Searching for Mawson
               Hobart, April 2001

From the red deck of the Polaris, I feel his blue-tipped lips
press their coldness to my pale skin, thoughts frozen
like an ice scene outside the memorabilia of an antarctic hut:
nude limbs, and sauna-white mind, rushing outdoors
screaming towards another level of awakening before
the frost-bitten numbness of his fingers returned
to haunt every trace of remembrance, a land
where flesh once tingled with the sun's applause.
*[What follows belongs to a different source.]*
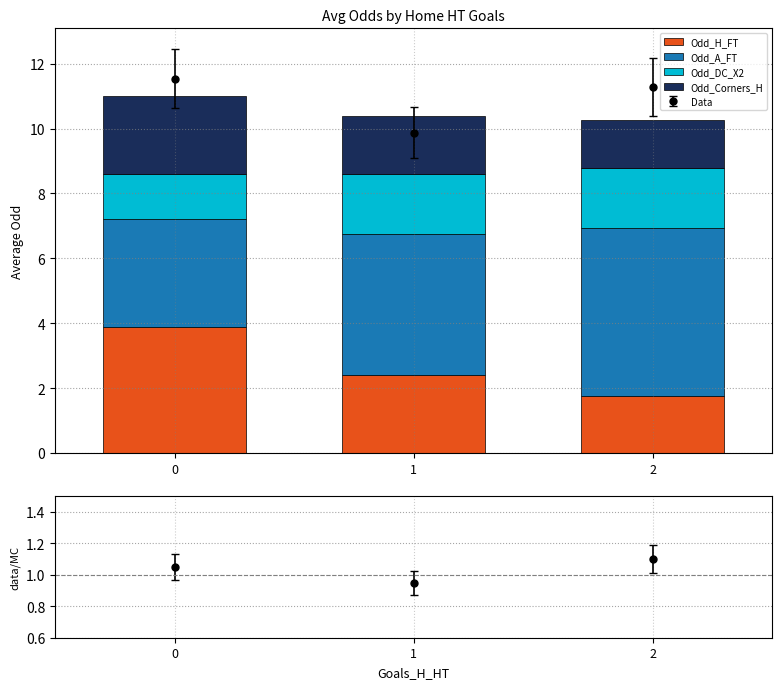

How many Odd_Corners_H values are between 1 and 2?

2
And at that moment of consummation, as if Time itself
had come, or ended, the act that once stood suspended
washed the stone of some distant, frozen impediment
into the keeled pools of our darkest thoughts
and needs, where we sensed like a shoal of unwatered virgins
the folly of his hope: his smooth tongue lost to a sunless Winter,
untreated timbers that stiffened and cracked beneath
the impact of his waiting, a neck stretched around
the throat of his dreams.

These untoured eyes, careless in their comfort zones
watch, and are seen, with the same
uneasy gestures pleading for deliverance,
for some ancient shuttle of desire
to thrash across an open sea and cut
and thrust its barbaric way back home until
bruised and wind-blasted it might come to rest

in this unlisted harbour; and here, it would lie between
the hot thighs of a lover's cultural landscape
recalling the roll and reel of rescue, the essence
of salvation in the energetic shape of a ship
that lost its way, but understood with a certain grace
the nature of the ground it searched for,
and the water over which it had to travel to find us.

(c) Richard Hillman 2001

Richard Hillman

In response to a request for a biographical note Richard came up with...

I'm holding a copy of an article titled "Zen and Lacan" and I'm thinking of this Lhasa-eyed babe breast-stroking in the deep Che Guevara end of the social swimming pool 2000 ks away from here, and I want to tell her that the Dalai Llama had his own telephone by 1940 - if she gives me a call, I'll be Jesus and she can be God, just so we can keep the sacred filthy and filthy sacred for one more day."